* [ASSIGNMENT] Pick out every line in the rows below that contains the word "beabsichtigt", and copy each one in full.

* [SUPPLIED MATERIAL]
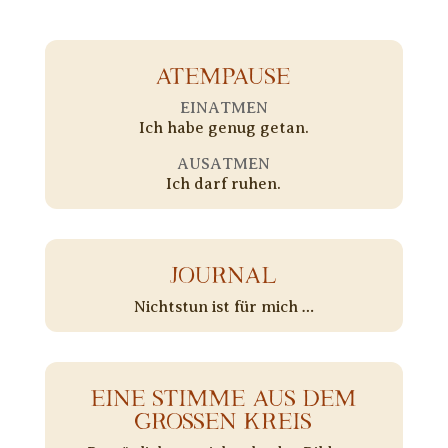
ATEMPAUSE
EINATMEN
Ich habe genug getan.
AUSATMEN
Ich darf ruhen.
JOURNAL
Nichtstun ist für mich …
EINE STIMME AUS DEM
GROSSEN KREIS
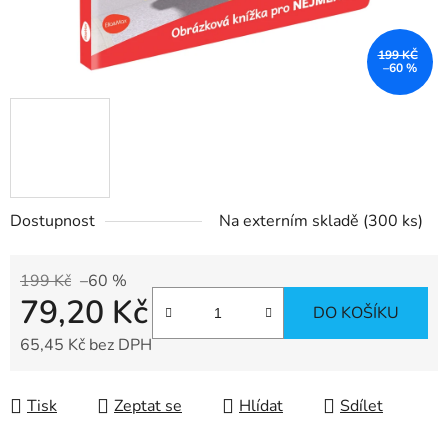
199 KČ
–60 %
Dostupnost
Na externím skladě
(300 ks)
199 Kč
–60 %
79,20 Kč
DO KOŠÍKU
65,45 Kč bez DPH
Měrná cena:
Tisk
Zeptat se
Hlídat
Sdílet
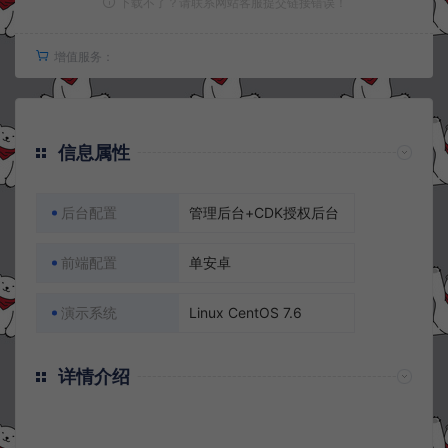
下载不了？请联系网站客服提交链接错误！
增值服务：
信息属性
后台配置
管理后台+CDK授权后台
前端配置
单安卓
演示系统
Linux CentOS 7.6
详情介绍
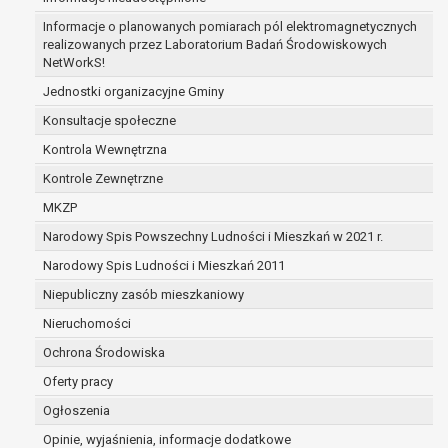
zabezpieczenia ewentualnych roszczeń, a w
Informacje o planowanych pomiarach pól elektromagnetycznych
przypadku wyrażenia zgody na przetwarzanie
realizowanych przez Laboratorium Badań Środowiskowych
danych po zakończeniu i rozliczeniu umowy, do
NetWorkS!
czasu wycofania tej zgody.
Jednostki organizacyjne Gminy
Ponadto w przypadku umów o dofinansowanie
Konsultacje społeczne
dane osobowe od momentu pozyskania
przechowywane są przez okres wynikający z
Kontrola Wewnętrzna
umowy o dofinansowanie zawartej między
Kontrole Zewnętrzne
beneficjentem a określoną instytucją, trwałości
MKZP
danego projektu i konieczności zachowania
Narodowy Spis Powszechny Ludności i Mieszkań w 2021 r.
dokumentacji projektu do celów kontrolnych.
W związku z przetwarzaniem przez
Narodowy Spis Ludności i Mieszkań 2011
administratora danych osobowych przysługuje
Niepubliczny zasób mieszkaniowy
Pani/Panu:
Nieruchomości
prawo dostępu do treści danych oraz
otrzymywania ich kopii na podstawie art. 15
Ochrona Środowiska
RODO;
Oferty pracy
prawo do żądania sprostowania danych na
Ogłoszenia
podstawie art. 16 RODO,
w przypadku gdy:
Opinie, wyjaśnienia, informacje dodatkowe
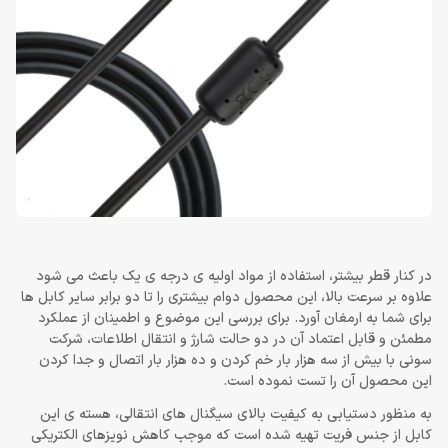
در کنار قطر بیشتر، استفاده از مواد اولیه ی درجه ی یک باعث می شود
علاوه بر سرعت بالا، این محصول دوام بیشتری را تا دو برابر سایر کابل ها
برای شما به ارمغان آورد. برای بررسی این موضوع و اطمینان از عملکرد
مطمئن و قابل اعتماد آن در دو حالت شارژ و انتقال اطلاعات، شرکت
سونی با بیش از سه هزار بار خم کردن و ده هزار بار اتصال و جدا کردن
این محصول آن را تست نموده است.
به منظور دستیابی به کیفیت بالای سیگنال های انتقالی، هسته ی این
کابل از جنس فریت تهیه شده است که موجب کاهش نویزهای الکتریکی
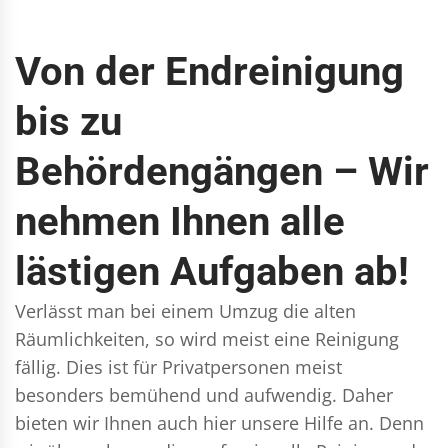
Von der Endreinigung
bis zu
Behördengängen – Wir
nehmen Ihnen alle
lästigen Aufgaben ab!
Verlässt man bei einem Umzug die alten
Räumlichkeiten, so wird meist eine Reinigung
fällig. Dies ist für Privatpersonen meist
besonders bemühend und aufwendig. Daher
bieten wir Ihnen auch hier unsere Hilfe an. Denn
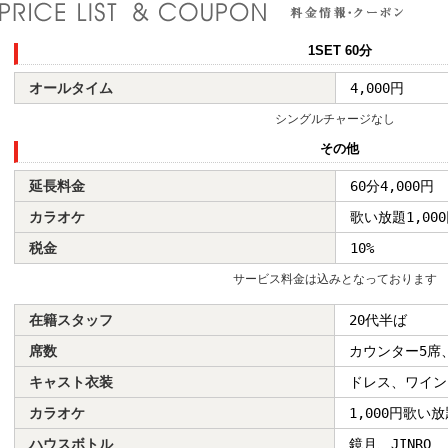
1SET 60分
オールタイム
4,000円
シングルチャージなし
その他
延長料金
60分4,000円
カラオケ
歌い放題1,00
税金
10%
サービス料金は込みとなっております
在籍スタッフ
20代半ば
席数
カウンター5席
キャスト衣装
ドレス、ワイン
カラオケ
1,000円歌い放
ハウスボトル
鏡月、JINRO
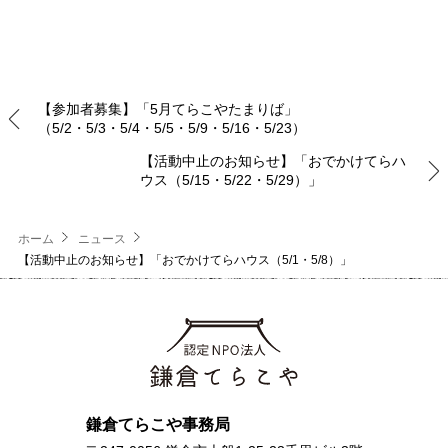
【参加者募集】「5月てらこやたまりば」
（5/2・5/3・5/4・5/5・5/9・5/16・5/23）
【活動中止のお知らせ】「おでかけてらハ
ウス（5/15・5/22・5/29）」
ホーム
ニュース
【活動中止のお知らせ】「おでかけてらハウス（5/1・5/8）」
鎌倉てらこや事務局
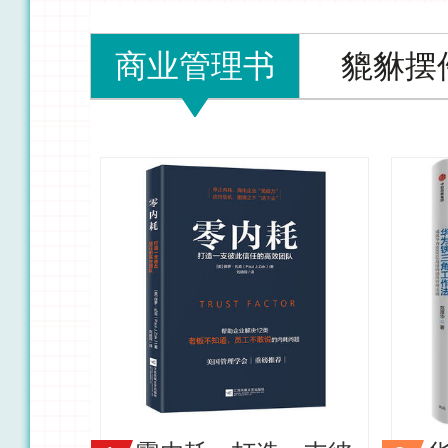
商业管理书
貔貅摆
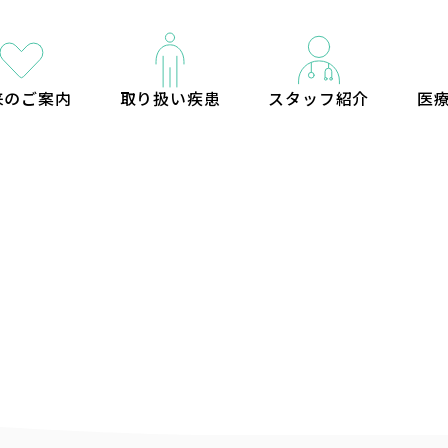
来のご案内
取り扱い疾患
スタッフ紹介
医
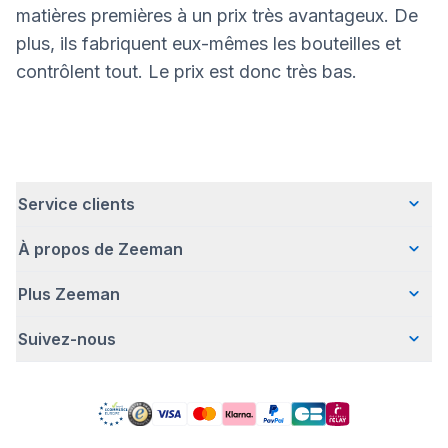
matières premières à un prix très avantageux. De
plus, ils fabriquent eux-mêmes les bouteilles et
contrôlent tout. Le prix est donc très bas.
Service clients
À propos de Zeeman
Questions fréquentes
Contact
Plus Zeeman
Qui sommes-nous ?
Livraison
Notre histoire
Paiement
Suivez-nous
Communiqué de presse
Une entreprise responsable
Retour d'articles
Index de l'egalite les femmes et les hommes.
Travailler chez Zeeman
Garantie
Facebook
Avertissement de sécurité
Zeeman Corporate (anglais)
Compte
Pinterest
Offre body gratuit
Rapport annuel RSE
Magasins Zeeman
TikTok
Nos campagnes
Detergents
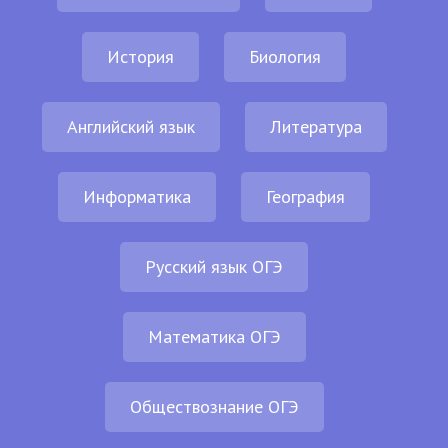
История
Биология
Английский язык
Литература
Информатика
География
Русский язык ОГЭ
Математика ОГЭ
Обществознание ОГЭ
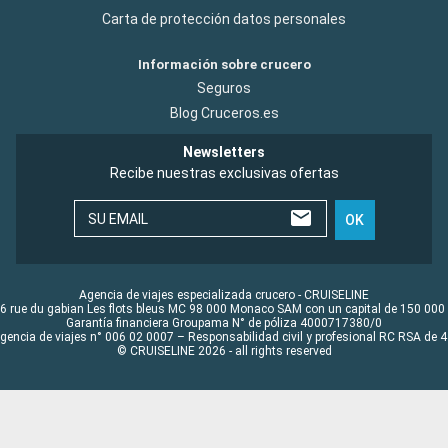
Carta de protección datos personales
Información sobre crucero
Seguros
Blog Cruceros.es
Newsletters
Recibe nuestras exclusivas ofertas
SU EMAIL
OK
Agencia de viajes especializada crucero - CRUISELINE
6 rue du gabian Les flots bleus MC 98 000 Monaco SAM con un capital de 150 000
Garantía financiera Groupama N° de póliza 4000717380/0
Agencia de viajes n° 006 02 0007 – Responsabilidad civil y profesional RC RSA de
© CRUISELINE 2026 - all rights reserved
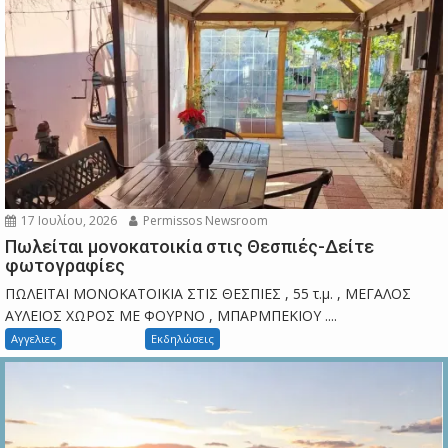
17 Ιουλίου, 2026
Permissos Newsroom
Πωλείται μονοκατοικία στις Θεσπιές-Δείτε
φωτογραφίες
ΠΩΛΕΙΤΑΙ ΜΟΝΟΚΑΤΟΙΚΙΑ ΣΤΙΣ ΘΕΣΠΙΕΣ , 55 τ.μ. , ΜΕΓΑΛΟΣ
ΑΥΛΕΙΟΣ ΧΩΡΟΣ ΜΕ ΦΟΥΡΝΟ , ΜΠΑΡΜΠΕΚΙΟΥ ....
Αγγελιες
Εκδηλώσεις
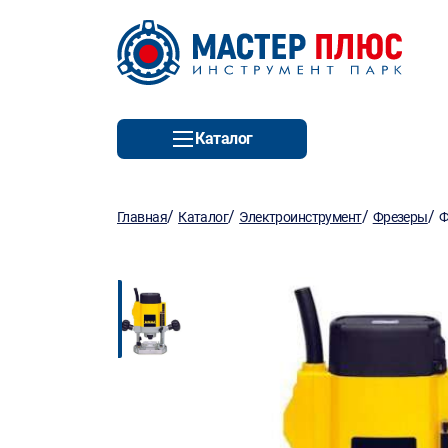
Каталог
/
/
/
/
Главная
Каталог
Электроинструмент
Фрезеры
Ф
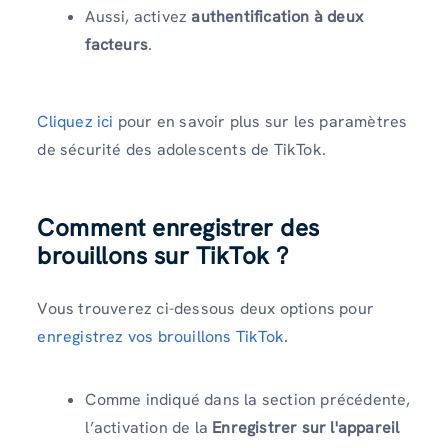
Aussi, activez
authentification à deux
facteurs
.
Cliquez ici
pour en savoir plus sur les paramètres
de sécurité des adolescents de TikTok.
Comment enregistrer des
brouillons sur TikTok ?
Vous trouverez ci-dessous deux options pour
enregistrez vos brouillons TikTok
.
Comme indiqué dans la section précédente,
l’activation de la
Enregistrer sur l'appareil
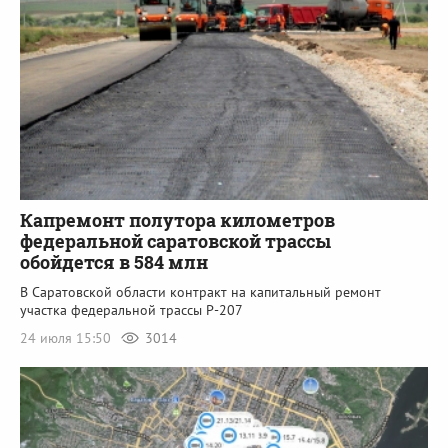
Капремонт полутора километров
федеральной саратовской трассы
обойдется в 584 млн
В Саратовской области контракт на капитальный ремонт
участка федеральной трассы Р-207
24 июля 15:50
3014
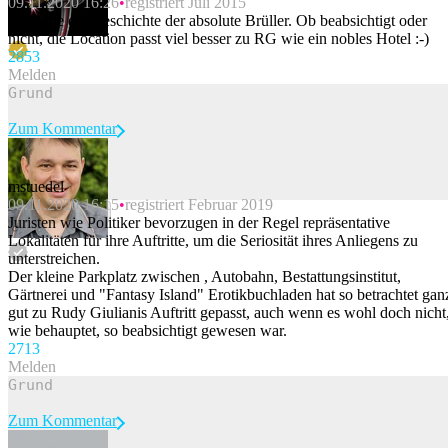
09.11.2020 16:26
registriert Juli 2015
Ich finde die Geschichte der absolute Brüller. Ob beabsichtigt oder
nicht, die Location passt viel besser zu RG wie ein nobles Hotel :-)
285
3
Melden
Zum Kommentar
mstuedel
09.11.2020 16:15
registriert Februar 2019
Beitrag melden
Juristen wie Politiker bevorzugen in der Regel repräsentative
Lokalitäten für ihre Auftritte, um die Seriosität ihres Anliegens zu
unterstreichen.
Der kleine Parkplatz zwischen , Autobahn, Bestattungsinstitut,
Gärtnerei und "Fantasy Island" Erotikbuchladen hat so betrachtet gan
gut zu Rudy Giulianis Auftritt gepasst, auch wenn es wohl doch nicht
wie behauptet, so beabsichtigt gewesen war.
271
3
Melden
Zum Kommentar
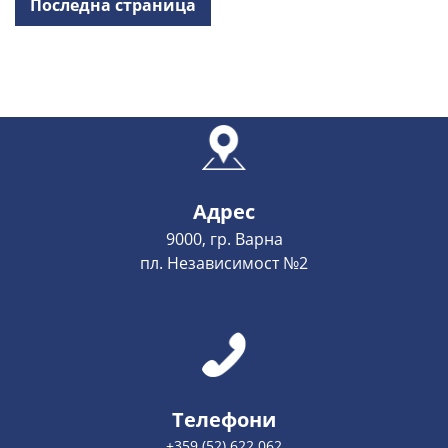
Последна страница
Адрес
9000, гр. Варна
пл. Независимост №2
Телефони
+359 (52) 622 062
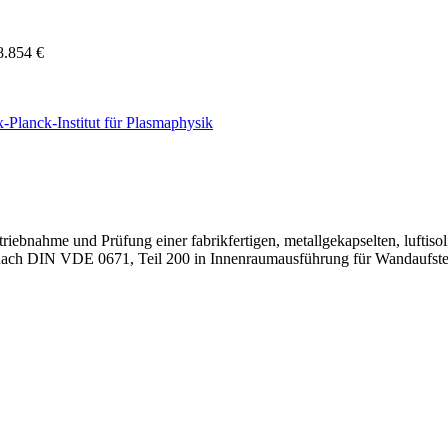
8.854 €
-Planck-Institut für Plasmaphysik
riebnahme und Prüfung einer fabrikfertigen, metallgekapselten, luftiso
ch DIN VDE 0671, Teil 200 in Innenraumausführung für Wandaufstell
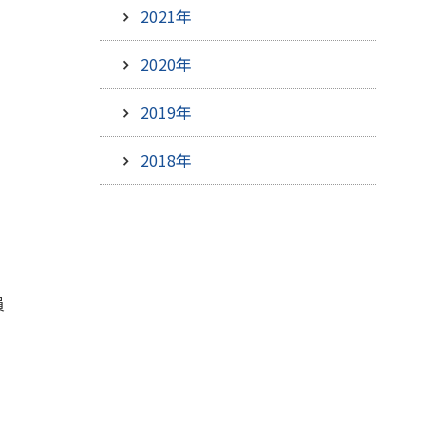
2021年
2020年
2019年
2018年
員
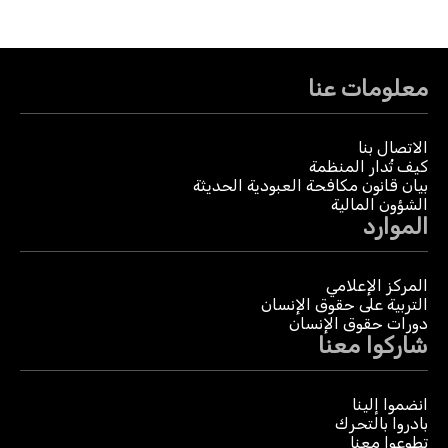
معلومات عنا
الاتصال بنا
كيف تُدار المنظمة
بيان قانون مكافحة العبودية الحديثة
الشؤون المالية
الموارد
المركز الإعلامي
التربية على حقوق الإنسان
دورات حقوق الإنسان
شاركوا معنا
انضموا إلينا
بادروا بالتحرك
تطوعوا معنا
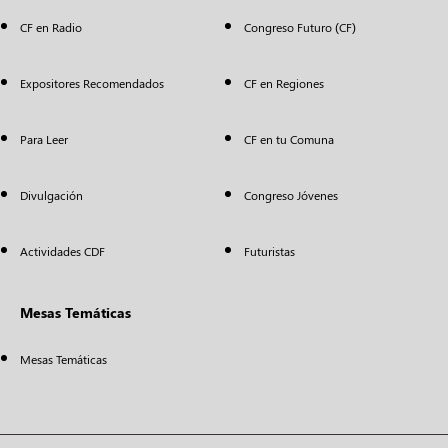
CF en Radio
Congreso Futuro (CF)
Expositores Recomendados
CF en Regiones
Para Leer
CF en tu Comuna
Divulgación
Congreso Jóvenes
Actividades CDF
Futuristas
Mesas Temáticas
Mesas Temáticas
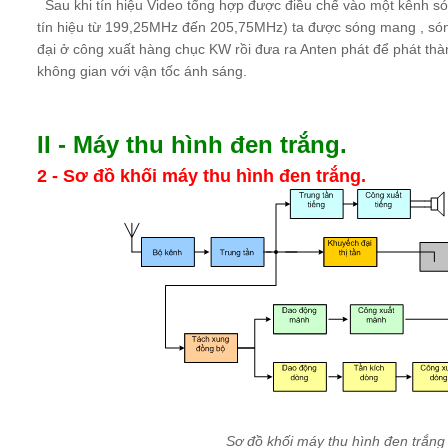
Sau khi tín hiệu Video tổng hợp được điều chế vào một kênh só
tín hiệu từ 199,25MHz đến 205,75MHz) ta được sóng mang , só
đại ở công xuất hàng chục KW rồi đưa ra Anten phát để phát thàn
không gian với vận tốc ánh sáng.
II - Máy thu hình đen trắng.
2
- Sơ đồ khối máy thu hình đen trắng.
Sơ đồ khối máy thu hình đen trắng 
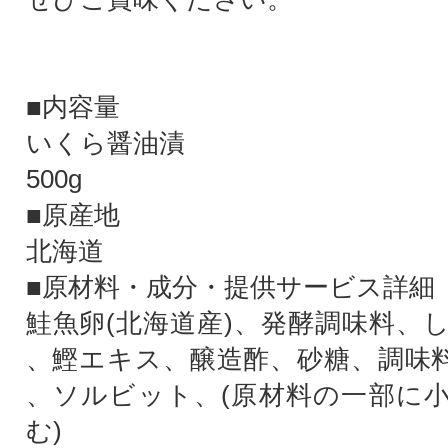
■内容量
いくら醤油漬
500g
■原産地
北海道
■原材料・成分・提供サービス詳細
鮭魚卵(北海道産)、発酵調味料、
、鰹エキス、醸造酢、砂糖、調味料
、ソルビット、(原材料の一部に
む)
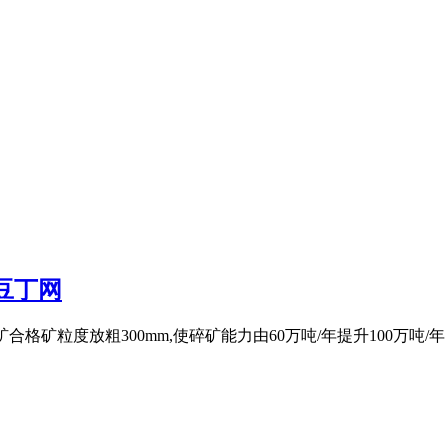
豆丁网
碎矿合格矿粒度放粗300mm,使碎矿能力由60万吨/年提升100万吨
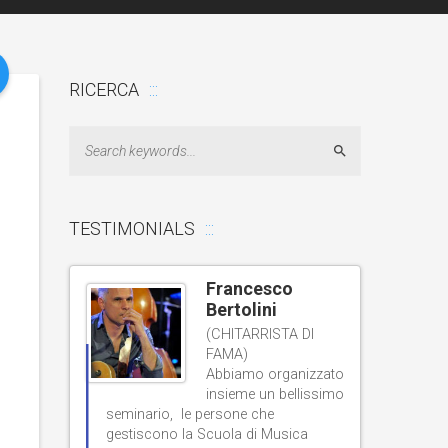
RICERCA
Search
TESTIMONIALS
hellut
Francesco
Bertolini
A E
CE RADIO
(CHITARRISTA DI
FAMA)
eme al
Abbiamo organizzato
istico di
insieme un bellissimo
livello e un’or
iva e un
seminario, le persone che
gestiscono la Scuola di Musica
grandissima ap
nte.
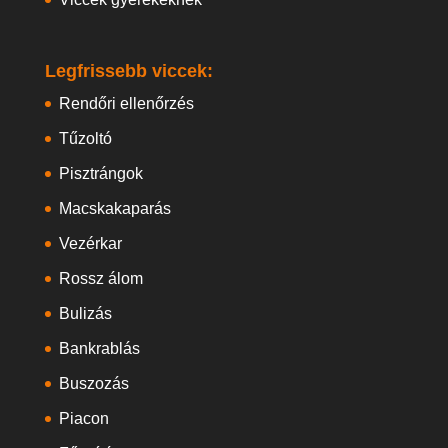
Legfrissebb viccek:
Rendőri ellenőrzés
Tűzoltó
Pisztrángok
Macskakaparás
Vezérkar
Rossz álom
Bulizás
Bankrablás
Buszozás
Piacon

* [ANSWER FOR THE TASK]
Ich finde die Geschichte der absolute Brüller. Ob beabsichtigt oder
wie behauptet, so beabsichtigt gewesen war.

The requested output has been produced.